**Records drawn from a dataset**.
>>>
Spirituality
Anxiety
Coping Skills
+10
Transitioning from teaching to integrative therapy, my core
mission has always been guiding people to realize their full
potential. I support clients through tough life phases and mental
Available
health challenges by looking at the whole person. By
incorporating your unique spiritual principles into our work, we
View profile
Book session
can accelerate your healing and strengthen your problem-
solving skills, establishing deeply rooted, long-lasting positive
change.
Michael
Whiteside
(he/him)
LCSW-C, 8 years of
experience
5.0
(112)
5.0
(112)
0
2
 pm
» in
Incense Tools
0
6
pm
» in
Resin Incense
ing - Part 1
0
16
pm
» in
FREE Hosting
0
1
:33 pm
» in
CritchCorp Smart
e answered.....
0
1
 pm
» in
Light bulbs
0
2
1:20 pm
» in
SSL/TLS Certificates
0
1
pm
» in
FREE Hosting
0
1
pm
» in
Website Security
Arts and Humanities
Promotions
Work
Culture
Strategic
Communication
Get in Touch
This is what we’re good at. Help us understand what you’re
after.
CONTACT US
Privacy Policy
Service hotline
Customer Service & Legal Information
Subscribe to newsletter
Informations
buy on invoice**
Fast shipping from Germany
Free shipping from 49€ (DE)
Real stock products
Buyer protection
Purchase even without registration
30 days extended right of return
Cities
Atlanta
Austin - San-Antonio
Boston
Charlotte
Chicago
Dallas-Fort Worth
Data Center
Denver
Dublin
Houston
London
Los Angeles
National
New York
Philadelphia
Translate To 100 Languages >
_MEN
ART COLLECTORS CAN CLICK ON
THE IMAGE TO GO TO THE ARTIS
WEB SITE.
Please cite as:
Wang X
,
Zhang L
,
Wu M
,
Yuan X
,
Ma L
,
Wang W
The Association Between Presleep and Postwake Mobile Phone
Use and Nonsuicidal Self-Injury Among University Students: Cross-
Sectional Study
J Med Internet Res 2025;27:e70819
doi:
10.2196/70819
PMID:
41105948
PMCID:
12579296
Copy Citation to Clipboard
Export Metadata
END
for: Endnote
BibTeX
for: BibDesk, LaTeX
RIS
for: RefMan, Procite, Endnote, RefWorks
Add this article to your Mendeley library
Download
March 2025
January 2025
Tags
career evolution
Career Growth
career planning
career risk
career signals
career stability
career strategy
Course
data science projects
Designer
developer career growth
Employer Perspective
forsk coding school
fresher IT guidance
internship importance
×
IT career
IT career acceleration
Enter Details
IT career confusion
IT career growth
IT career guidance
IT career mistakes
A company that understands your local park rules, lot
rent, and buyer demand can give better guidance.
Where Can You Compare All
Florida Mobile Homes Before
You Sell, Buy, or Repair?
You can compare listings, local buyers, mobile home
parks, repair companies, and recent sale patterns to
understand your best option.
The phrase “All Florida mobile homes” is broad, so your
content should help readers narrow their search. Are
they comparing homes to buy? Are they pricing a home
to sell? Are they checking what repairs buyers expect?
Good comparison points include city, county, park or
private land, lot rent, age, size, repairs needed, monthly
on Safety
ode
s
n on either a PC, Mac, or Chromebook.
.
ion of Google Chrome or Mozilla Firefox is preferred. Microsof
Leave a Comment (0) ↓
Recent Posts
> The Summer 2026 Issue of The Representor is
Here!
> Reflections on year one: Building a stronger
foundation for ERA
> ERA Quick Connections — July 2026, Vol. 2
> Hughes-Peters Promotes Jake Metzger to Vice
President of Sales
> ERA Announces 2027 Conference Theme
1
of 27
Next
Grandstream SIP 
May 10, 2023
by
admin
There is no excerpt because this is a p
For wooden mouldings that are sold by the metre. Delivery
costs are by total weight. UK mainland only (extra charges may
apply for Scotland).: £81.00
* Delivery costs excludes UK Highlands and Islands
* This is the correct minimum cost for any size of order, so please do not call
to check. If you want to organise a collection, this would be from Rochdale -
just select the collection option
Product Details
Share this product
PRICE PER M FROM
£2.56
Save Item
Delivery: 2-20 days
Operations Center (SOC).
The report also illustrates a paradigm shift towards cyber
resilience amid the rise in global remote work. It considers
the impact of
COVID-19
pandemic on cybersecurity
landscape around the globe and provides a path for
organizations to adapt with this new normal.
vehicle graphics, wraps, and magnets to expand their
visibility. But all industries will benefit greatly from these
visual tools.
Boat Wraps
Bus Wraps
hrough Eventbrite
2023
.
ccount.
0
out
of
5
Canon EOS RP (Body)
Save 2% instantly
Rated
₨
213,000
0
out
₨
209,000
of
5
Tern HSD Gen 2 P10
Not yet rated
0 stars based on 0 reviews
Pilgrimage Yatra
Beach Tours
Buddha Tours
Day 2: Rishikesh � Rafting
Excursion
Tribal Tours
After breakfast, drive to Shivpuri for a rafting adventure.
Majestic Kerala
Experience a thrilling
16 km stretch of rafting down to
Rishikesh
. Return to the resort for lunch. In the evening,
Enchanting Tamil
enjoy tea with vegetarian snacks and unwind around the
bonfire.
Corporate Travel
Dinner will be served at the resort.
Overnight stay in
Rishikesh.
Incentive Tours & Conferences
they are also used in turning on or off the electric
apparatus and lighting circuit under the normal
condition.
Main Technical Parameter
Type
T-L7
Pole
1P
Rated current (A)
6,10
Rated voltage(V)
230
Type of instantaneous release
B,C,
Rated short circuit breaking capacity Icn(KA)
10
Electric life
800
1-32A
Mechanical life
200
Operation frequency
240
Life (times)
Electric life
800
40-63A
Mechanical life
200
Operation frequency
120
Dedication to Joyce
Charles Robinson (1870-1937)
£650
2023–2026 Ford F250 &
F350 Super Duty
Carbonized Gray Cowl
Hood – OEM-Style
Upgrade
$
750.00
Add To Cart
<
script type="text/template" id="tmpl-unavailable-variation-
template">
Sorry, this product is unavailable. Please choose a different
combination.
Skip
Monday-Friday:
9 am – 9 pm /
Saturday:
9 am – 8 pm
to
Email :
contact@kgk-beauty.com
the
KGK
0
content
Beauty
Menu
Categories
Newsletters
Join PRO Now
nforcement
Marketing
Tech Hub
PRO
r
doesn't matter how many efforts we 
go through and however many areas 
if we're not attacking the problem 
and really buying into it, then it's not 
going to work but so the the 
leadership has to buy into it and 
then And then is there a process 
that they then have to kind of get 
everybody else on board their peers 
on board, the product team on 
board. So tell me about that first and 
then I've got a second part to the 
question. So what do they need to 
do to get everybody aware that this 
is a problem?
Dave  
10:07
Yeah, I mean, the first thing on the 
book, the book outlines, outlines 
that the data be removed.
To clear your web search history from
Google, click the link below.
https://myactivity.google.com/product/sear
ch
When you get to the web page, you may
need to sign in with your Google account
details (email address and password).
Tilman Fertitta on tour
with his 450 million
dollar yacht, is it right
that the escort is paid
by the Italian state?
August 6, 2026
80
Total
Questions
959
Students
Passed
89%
<<<
**EXERCISE GOAL**. From the data above, report how many lines hold the word "into", answering with the number by itself.

**OUTPUT**. 3